Isso ocorre porque, apesar de suas qualidades de tijolo em peso e design, é inerentemente útil como um veículo utilitário.

Um SUV crossover subcompacto, nem tanto.

Dos cinco veículos movidos a gasolina mais econômicos – o Mitsubishi Mirage, Hyundai Elantra, Hyundai Accent, Kia Rio e Honda Civic – apenas um ficou entre os dez primeiros nas vendas deste ano.

Isso não é um bom presságio para qualquer campanha que busque minar o status quo do veículo robusto em favor da eficiência de combustível, não importa quão nobre seja a causa.

No entanto, para alguns, o plano acelerado de Biden não foi longe o suficiente ou rápido o suficiente.

Mesmo com o ambicioso plano de Biden de ter metade de todas as vendas de carros novos em VEs até 2030, os críticos argumentam que os novos padrões, que incluem eficiência de combustível e metas de vendas de VEs, não reduzirão a poluição que o ambicioso plano de Obama de 2009 teria feito. – pelo menos não a curto prazo. O plano de Obama teria exigido que as montadoras atingissem 54,5 mpg em 2025, mas foi posteriormente revertido para 40 mpg pelo presidente Trump.

Antes do anúncio da Casa Branca, havia uma divisão enorme entre os vários grupos.

O UAW sentiu que a reversão de Trump nas metas de eficiência de combustível de Obama era muito branda, abrindo a porta para os EUA ficarem atrás de seus concorrentes globais enquanto outras nações buscam aumentar a eficiência. Ambientalistas radicais veem os padrões de Obama como ideais e se sentem enganados pela versão diluída de Biden.

Para Biden, esta é uma posição perigosa. Ter o partido democrático dividido ou mesmo parcialmente insatisfeito com uma grande mudança que é fundamental para o sucesso de Biden pode dificultar a obtenção de apoio para outros itens da agenda relacionados ao clima no futuro.

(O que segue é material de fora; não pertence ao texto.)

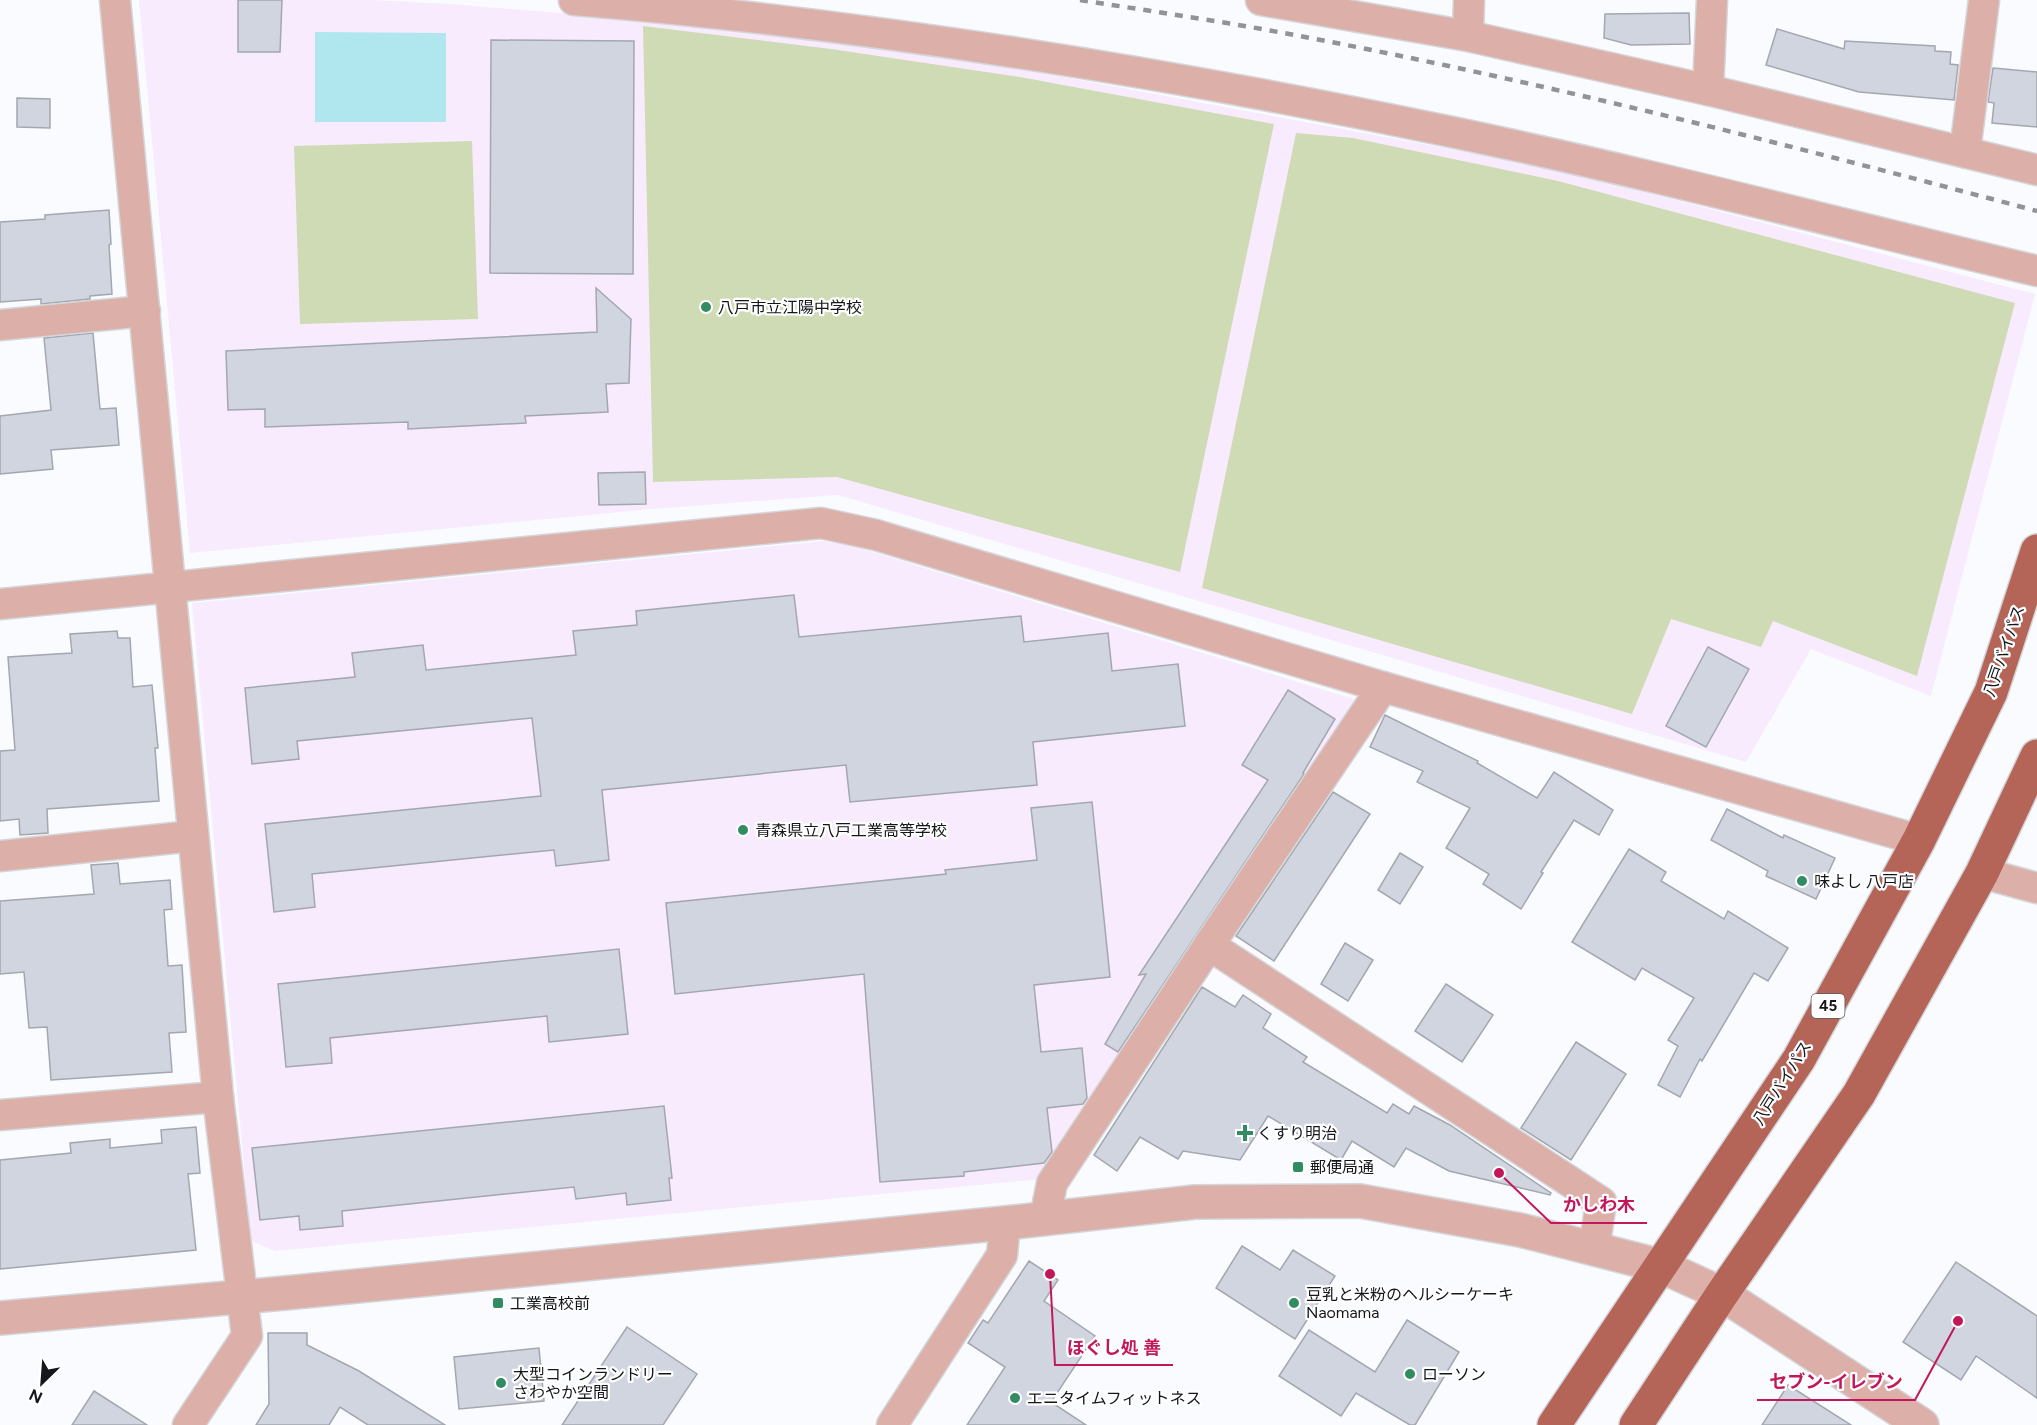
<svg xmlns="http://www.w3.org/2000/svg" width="2037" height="1425" font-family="Figtree,'Noto Sans JP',sans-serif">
<rect width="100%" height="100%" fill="#f9fbff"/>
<!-- education -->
<g fill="#f9ebfe">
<path d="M 139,0 L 375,0 L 449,4 L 644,20 L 796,37 L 1009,67 L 1553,168 L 2035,294 L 1931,696 L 1811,649 L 1746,762 L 838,495 L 652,509 L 190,553 Z"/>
<path d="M 824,541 L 856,547 L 1360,701 L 1042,1179 L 275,1251 L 251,1241 L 192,603 Z"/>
</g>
<!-- green -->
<g fill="#cedbb4">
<path d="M 643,26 L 831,49 L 1020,77 L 1274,124 L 1180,572 L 837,477 L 653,482 Z"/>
<path d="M 1296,133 L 1353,138 L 1558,181 L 2015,303 L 1917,676 L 1773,621 L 1761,647 L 1671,619 L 1632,714 L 1202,588 Z"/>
<path d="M 472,141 L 478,319 L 300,324 L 294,146 Z"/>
</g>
<!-- water -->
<path fill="#b0e7ee" d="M 315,32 L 446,33 L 446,122 L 315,122 Z"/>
<!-- building -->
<g fill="#d1d5df" stroke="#a2a7b0" stroke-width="1.5">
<path d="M 238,0 L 282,0 L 280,52 L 238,52 Z"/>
<path d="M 1689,13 L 1690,44 L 1631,45 L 1604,38 L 1605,14 Z"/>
<path d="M 1777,29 L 1844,49 L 1845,41 L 1935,46 L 1935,51 L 1951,52 L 1950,64 L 1958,65 L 1954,100 L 1859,92 L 1766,65 Z"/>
<path d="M 491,40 L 634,41 L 633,274 L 490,273 Z"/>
<path d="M 1993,68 L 2037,72 L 2037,127 L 1992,123 L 1994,103 L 1988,102 Z"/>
<path d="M 17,98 L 50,99 L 50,128 L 17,127 Z"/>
<path d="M 109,210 L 111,244 L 109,245 L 112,294 L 90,296 L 90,299 L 41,304 L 41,299 L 0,302 L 0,222 L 45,219 L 45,215 Z"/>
<path d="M 596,288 L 631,319 L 629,383 L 606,384 L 608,412 L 525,416 L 526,423 L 408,429 L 408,422 L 265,427 L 265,409 L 228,410 L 226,351 L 597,332 Z"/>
<path d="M 93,333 L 100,409 L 116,408 L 119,445 L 51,450 L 53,469 L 0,474 L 0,416 L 51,410 L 44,338 Z"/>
<path d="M 645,472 L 646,504 L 599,505 L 598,473 Z"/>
<path d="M 794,595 L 799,637 L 1021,616 L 1024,642 L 1108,633 L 1112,671 L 1178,664 L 1185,726 L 1033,742 L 1037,785 L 850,802 L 846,765 L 602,790 L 609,860 L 556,866 L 554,850 L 312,874 L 315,907 L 274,912 L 265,824 L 541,796 L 532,718 L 297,741 L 299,759 L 252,764 L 245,688 L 355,677 L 352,653 L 423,645 L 426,670 L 576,655 L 573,631 L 637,625 L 636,611 Z"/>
<path d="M 117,631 L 118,638 L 130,638 L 133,687 L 152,685 L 158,748 L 155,748 L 159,801 L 47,809 L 48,833 L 20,835 L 19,819 L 0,821 L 0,751 L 15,750 L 8,657 L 72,653 L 70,634 Z"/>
<path d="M 1708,647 L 1749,669 L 1706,747 L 1666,726 Z"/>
<path d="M 1288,690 L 1335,719 L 1303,773 L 1304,774 L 1118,1052 L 1105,1044 L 1146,974 L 1139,975 L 1268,780 L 1242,765 Z"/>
<path d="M 1385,715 L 1478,761 L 1477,763 L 1537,798 L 1554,772 L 1613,810 L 1599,835 L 1574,820 L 1541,872 L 1543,873 L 1521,909 L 1483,884 L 1489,874 L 1446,848 L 1470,808 L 1417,782 L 1423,771 L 1370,747 Z"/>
<path d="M 1333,792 L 1370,814 L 1274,961 L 1236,936 Z"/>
<path d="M 1092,802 L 1110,977 L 1034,985 L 1041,1052 L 1082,1048 L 1087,1098 L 1083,1104 L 1047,1108 L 1052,1152 L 1044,1163 L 964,1172 L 964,1176 L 880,1182 L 864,974 L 675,994 L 666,903 L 946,874 L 945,870 L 1037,860 L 1031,808 Z"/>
<path d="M 1727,809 L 1783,838 L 1784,835 L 1835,858 L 1816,899 L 1766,876 L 1768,871 L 1711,840 Z"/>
<path d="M 1629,849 L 1666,872 L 1661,881 L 1724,919 L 1728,911 L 1788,948 L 1768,981 L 1754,973 L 1702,1061 L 1700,1059 L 1680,1097 L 1658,1085 L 1678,1046 L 1668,1040 L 1694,998 L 1642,968 L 1635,980 L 1572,942 Z"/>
<path d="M 1400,853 L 1423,867 L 1400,904 L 1378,890 Z"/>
<path d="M 118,863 L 120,884 L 170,880 L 172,909 L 164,910 L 168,966 L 182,965 L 186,1032 L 169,1033 L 172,1072 L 51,1080 L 47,1027 L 29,1028 L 24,972 L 0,974 L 0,901 L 94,894 L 91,865 Z"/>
<path d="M 1345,943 L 1373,960 L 1348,1001 L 1321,984 Z"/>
<path d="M 619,949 L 628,1034 L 549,1042 L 547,1016 L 330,1038 L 332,1063 L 286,1067 L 278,984 Z"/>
<path d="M 1446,984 L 1493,1015 L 1462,1062 L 1415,1031 Z"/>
<path d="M 1202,987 L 1235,1007 L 1243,995 L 1271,1014 L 1263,1028 L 1307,1057 L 1303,1062 L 1387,1113 L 1393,1104 L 1409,1114 L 1414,1106 L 1450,1125 L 1551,1193 L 1550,1195 L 1449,1171 L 1406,1148 L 1394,1167 L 1352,1141 L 1341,1160 L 1268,1116 L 1240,1160 L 1183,1151 L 1178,1159 L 1140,1137 L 1117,1171 L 1094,1155 Z"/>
<path d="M 1576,1042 L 1626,1074 L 1571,1160 L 1521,1128 Z"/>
<path d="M 664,1106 L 672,1178 L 669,1178 L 671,1200 L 627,1205 L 626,1193 L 576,1199 L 574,1187 L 342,1211 L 343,1226 L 300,1230 L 299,1216 L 260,1220 L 252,1148 Z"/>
<path d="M 196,1127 L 200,1173 L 188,1174 L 196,1250 L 0,1269 L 0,1160 L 71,1153 L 70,1143 L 110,1139 L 110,1148 L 162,1143 L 161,1130 Z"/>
<path d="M 1242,1246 L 1280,1270 L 1293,1250 L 1335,1276 L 1295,1339 L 1216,1288 Z"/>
<path d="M 1029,1261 L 1058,1280 L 1044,1301 L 1095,1336 L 1051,1402 L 1086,1425 L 967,1425 L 1005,1367 L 968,1343 L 983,1320 L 988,1323 Z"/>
<path d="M 1956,1262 L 2037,1316 L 2037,1398 L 1976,1356 L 1961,1380 L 1903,1342 Z"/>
<path d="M 1407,1320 L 1459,1352 L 1415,1425 L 1410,1425 L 1356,1393 L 1341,1416 L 1279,1376 L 1309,1330 L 1375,1372 Z"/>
<path d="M 627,1327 L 697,1374 L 663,1425 L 562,1425 Z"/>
<path d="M 268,1333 L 307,1333 L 307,1345 L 359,1371 L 445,1425 L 368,1425 L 340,1407 L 329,1425 L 256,1425 L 269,1404 Z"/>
<path d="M 539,1348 L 544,1401 L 459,1409 L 454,1357 Z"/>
<path d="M 1788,1385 L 1851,1425 L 1762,1425 Z"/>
<path d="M 94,1391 L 147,1425 L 72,1425 Z"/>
</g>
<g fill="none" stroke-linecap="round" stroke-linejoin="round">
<defs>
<g id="minor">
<path d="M 115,0 L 218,1097 L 247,1336 L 188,1425"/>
<path d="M 574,0 C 867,24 1159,71 1447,131 C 1645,172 1841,224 2037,271"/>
<path d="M 1261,0 L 1468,36 L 1708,90 L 2037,170"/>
<path d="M 1468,36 L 1469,0"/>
<path d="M 1708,90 L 1712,0"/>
<path d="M 1965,151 L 1984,0"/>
<path d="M 0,325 L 145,311"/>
<path d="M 0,604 L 821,523 L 876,535 L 1383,687 L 1919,840"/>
<path d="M 0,856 L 193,836"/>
<path d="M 1982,873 L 2037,888"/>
<path d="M 1209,945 L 1601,1202 L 1594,1250"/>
<path d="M 0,1115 L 218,1097"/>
<path d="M 1045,1218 L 1052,1183 L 1209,945 L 1383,687"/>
<path d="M 892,1425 L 1002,1255 L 1005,1223"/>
</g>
<path id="tertiary" d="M 0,1318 L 285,1293 L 1005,1223 L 1195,1202 L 1360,1201 L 1520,1230 L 1661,1266 L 1722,1294 L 1922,1425"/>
<g id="trunk">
<path d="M 1554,1425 L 1799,1059 L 1919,840 L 1991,692 L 2037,551"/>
<path d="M 1636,1425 L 1722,1294 L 1859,1094 L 1982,873 L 2037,756"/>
</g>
</defs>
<!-- minor casing -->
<use href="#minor" stroke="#d4d6da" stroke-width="33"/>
<!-- tertiary casing -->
<use href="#tertiary" stroke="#d4d6da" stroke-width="36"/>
<!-- trunk casing -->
<use href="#trunk" stroke="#d4d6da" stroke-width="36"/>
<!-- minor -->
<use href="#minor" stroke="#dcb0a9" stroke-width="30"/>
<!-- tertiary -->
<use href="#tertiary" stroke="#dcb0a9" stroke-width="33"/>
<!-- trunk -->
<use href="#trunk" stroke="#b56458" stroke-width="33"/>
<!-- rail -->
<path stroke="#919396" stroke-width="4.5" stroke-dasharray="8 8" stroke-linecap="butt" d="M 1080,0 C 1150,11 1220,21 1289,34 C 1541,81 1789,145 2037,211"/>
</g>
<!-- markers -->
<g fill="#328c61" stroke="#fff" stroke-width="2">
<circle cx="706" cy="307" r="6"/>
<circle cx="743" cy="830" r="6"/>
<circle cx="1802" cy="881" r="6"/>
<path d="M1242 1124h6v6h6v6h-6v6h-6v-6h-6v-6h6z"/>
<rect x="1292" y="1161" width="12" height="12" rx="3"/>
<rect x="492" y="1297" width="12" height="12" rx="3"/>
<circle cx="1294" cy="1303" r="6"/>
<circle cx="1410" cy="1374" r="6"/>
<circle cx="501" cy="1383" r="6"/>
<circle cx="1015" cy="1398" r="6"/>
</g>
<g text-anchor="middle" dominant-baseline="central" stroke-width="4.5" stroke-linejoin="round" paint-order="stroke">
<!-- shield labels -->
<rect fill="#fff" stroke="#5a5c5e" stroke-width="1.5" x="1811.5" y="994" width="33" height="24" rx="4.5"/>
<g font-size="15" font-weight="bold" fill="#141619">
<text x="1828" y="1006">45</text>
</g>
<!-- poi labels -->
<g font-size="16" fill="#141619" stroke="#fff" text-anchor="start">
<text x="718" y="307">八戸市立江陽中学校</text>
<text x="755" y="830">青森県立八戸工業高等学校</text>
<text x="1814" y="881">味よし 八戸店</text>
<text x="1257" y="1133">くすり明治</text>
<text x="1310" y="1167">郵便局通</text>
<text x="1306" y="1294">豆乳と米粉のヘルシーケーキ<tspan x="1306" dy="18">Naomama</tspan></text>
<text x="510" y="1303">工業高校前</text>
<text x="513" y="1374">大型コインランドリー<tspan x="513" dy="18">さわやか空間</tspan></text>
<text x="1422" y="1374">ローソン</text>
<text x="1027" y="1398">エニタイムフィットネス</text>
</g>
<!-- street labels -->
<g font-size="16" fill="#141619" stroke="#fff">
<text transform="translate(2004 651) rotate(-71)">八戸バイパス</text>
<text transform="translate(1782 1083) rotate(-58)">八戸バイパス</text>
</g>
</g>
<!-- callouts -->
<path fill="none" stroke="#c2185b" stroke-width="2" d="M1499 1173L1551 1223H1647M1050 1274L1055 1365H1173M1958 1321L1915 1400H1757"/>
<g fill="#c2185b" stroke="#fff" stroke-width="2">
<circle cx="1499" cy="1173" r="6"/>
<circle cx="1050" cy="1274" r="6"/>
<circle cx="1958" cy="1321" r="6"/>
</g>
<g font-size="18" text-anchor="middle" font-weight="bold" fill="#c2185b" stroke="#fff" stroke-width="4.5" stroke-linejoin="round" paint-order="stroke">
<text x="1599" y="1211">かしわ木</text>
<text x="1114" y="1354">ほぐし処 善</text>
<text x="1836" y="1388">セブン-イレブン</text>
</g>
<!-- north arrow -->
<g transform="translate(42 1383) rotate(205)" stroke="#ffffff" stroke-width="4.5" paint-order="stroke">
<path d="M0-4.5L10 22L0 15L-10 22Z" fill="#141619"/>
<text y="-9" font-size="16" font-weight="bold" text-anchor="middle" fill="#141619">N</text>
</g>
</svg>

CBios já subiram quase 45% em setembro na B3

Os preços dos Créditos de Descarbonização (CBios) romperam a estabilidade registrada desde o início do ano, período em que se mantiveram abaixo de R$ 30 por tonelada de carbono, e dispararam em setembro na B3.

Preço dos combustíveis deve continuar elevado em 2022, diz XP

A XP divulgou projeção de alta para os combustíveis, que devem continuar em um patamar alto pelos próximos meses, considerando a alta do preço do petróleo no mercado internacional, câmbio em R$ 5,20 no ano e em R$ 5,10 em 2022 e escassez de etanol, que são utilizados para reajustar preços na Petrobras.

Defasagem dos preços da gasolina diminui, mas do diesel se mantém, aponta Abicom

Os preços da gasolina praticados pela Petrobras no mercado brasileiro hoje têm uma defasagem média de 6% em relação aos preços internacionais, apontou levantamento da Associação Brasileira de Importadores de Combustíveis (Abicom).